** Opening RECORDS SHOWN block **

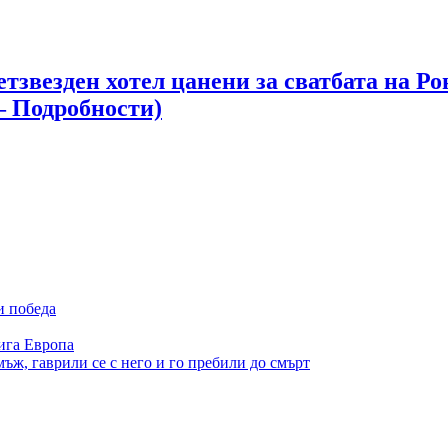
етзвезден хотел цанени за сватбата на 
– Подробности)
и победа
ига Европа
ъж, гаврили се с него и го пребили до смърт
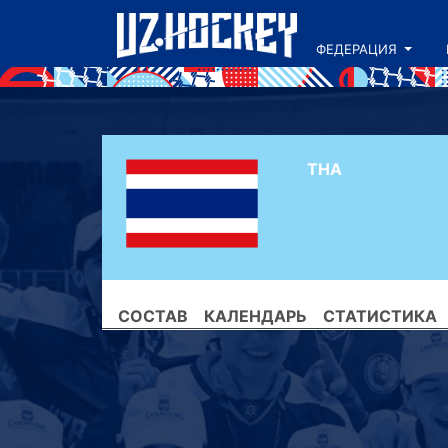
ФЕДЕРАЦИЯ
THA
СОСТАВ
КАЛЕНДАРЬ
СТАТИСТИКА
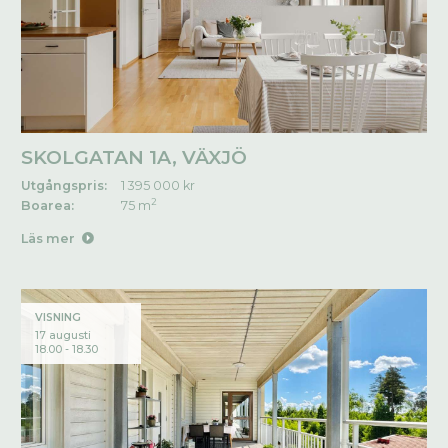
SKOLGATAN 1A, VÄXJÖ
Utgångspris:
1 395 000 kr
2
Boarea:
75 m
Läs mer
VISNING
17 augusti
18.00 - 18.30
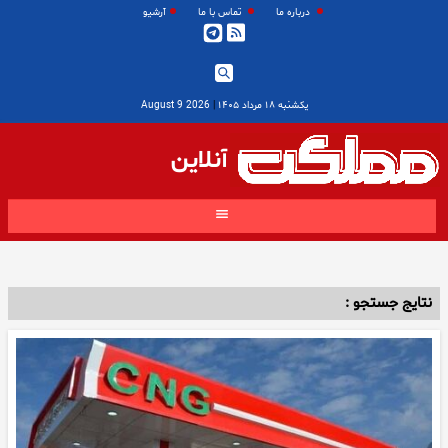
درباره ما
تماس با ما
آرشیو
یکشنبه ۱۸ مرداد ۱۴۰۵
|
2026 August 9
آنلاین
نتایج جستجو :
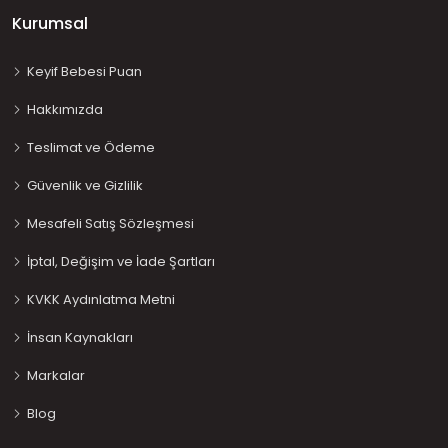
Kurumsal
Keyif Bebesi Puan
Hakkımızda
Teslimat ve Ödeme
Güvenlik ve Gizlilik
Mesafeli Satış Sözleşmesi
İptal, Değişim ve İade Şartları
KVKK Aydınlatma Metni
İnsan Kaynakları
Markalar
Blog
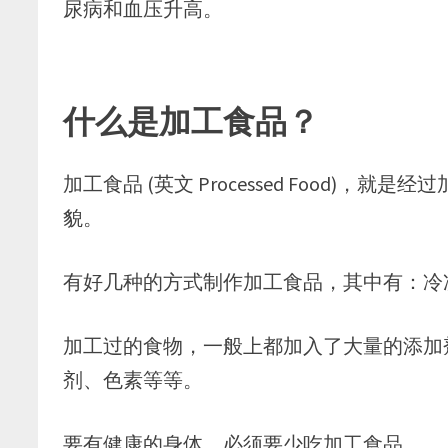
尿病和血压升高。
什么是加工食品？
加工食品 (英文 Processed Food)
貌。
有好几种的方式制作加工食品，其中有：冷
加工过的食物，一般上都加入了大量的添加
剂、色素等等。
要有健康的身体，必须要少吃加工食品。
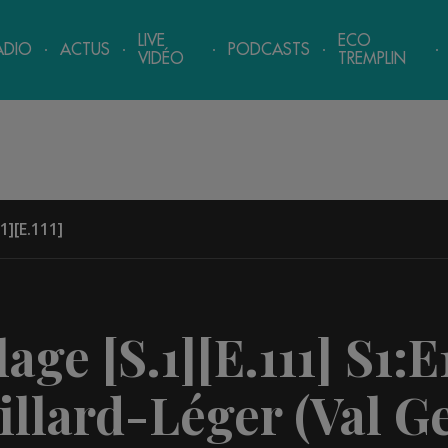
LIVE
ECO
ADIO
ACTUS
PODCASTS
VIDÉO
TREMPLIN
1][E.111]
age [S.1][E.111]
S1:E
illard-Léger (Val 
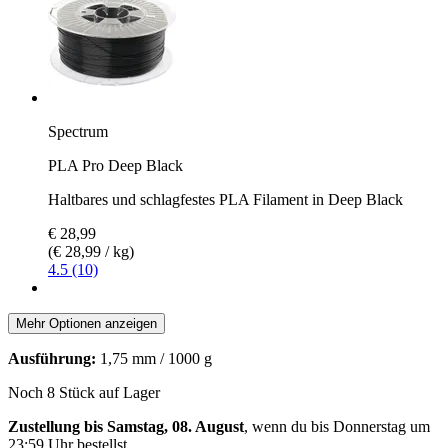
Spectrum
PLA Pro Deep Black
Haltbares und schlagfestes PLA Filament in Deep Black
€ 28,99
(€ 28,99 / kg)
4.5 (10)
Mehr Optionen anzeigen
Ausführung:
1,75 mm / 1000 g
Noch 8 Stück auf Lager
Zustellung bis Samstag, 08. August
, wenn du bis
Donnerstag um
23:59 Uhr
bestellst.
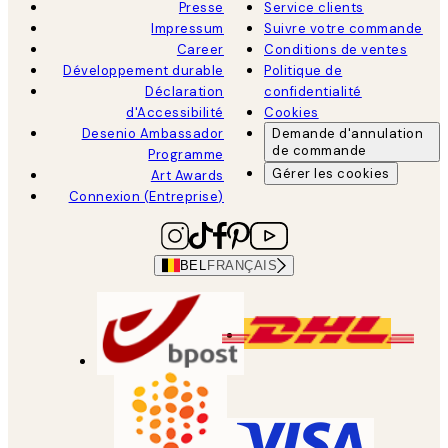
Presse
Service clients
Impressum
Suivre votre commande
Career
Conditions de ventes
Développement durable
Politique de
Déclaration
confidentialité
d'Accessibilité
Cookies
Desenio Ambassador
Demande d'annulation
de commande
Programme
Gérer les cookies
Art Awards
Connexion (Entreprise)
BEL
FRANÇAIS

** Closing RECORDS SHOWN block **

## [TASK DIRECTIONS]
Lines before the one containing "Service clients" are to be left out; that line and every line after it through the end of the data should be copied exactly.

## [EXPECTED ANSWER]
Service clients
Impressum
Suivre votre commande
Career
Conditions de ventes
Développement durable
Politique de
Déclaration
confidentialité
d'Accessibilité
Cookies
Desenio Ambassador
Demande d'annulation
de commande
Programme
Gérer les cookies
Art Awards
Connexion (Entreprise)
BEL
FRANÇAIS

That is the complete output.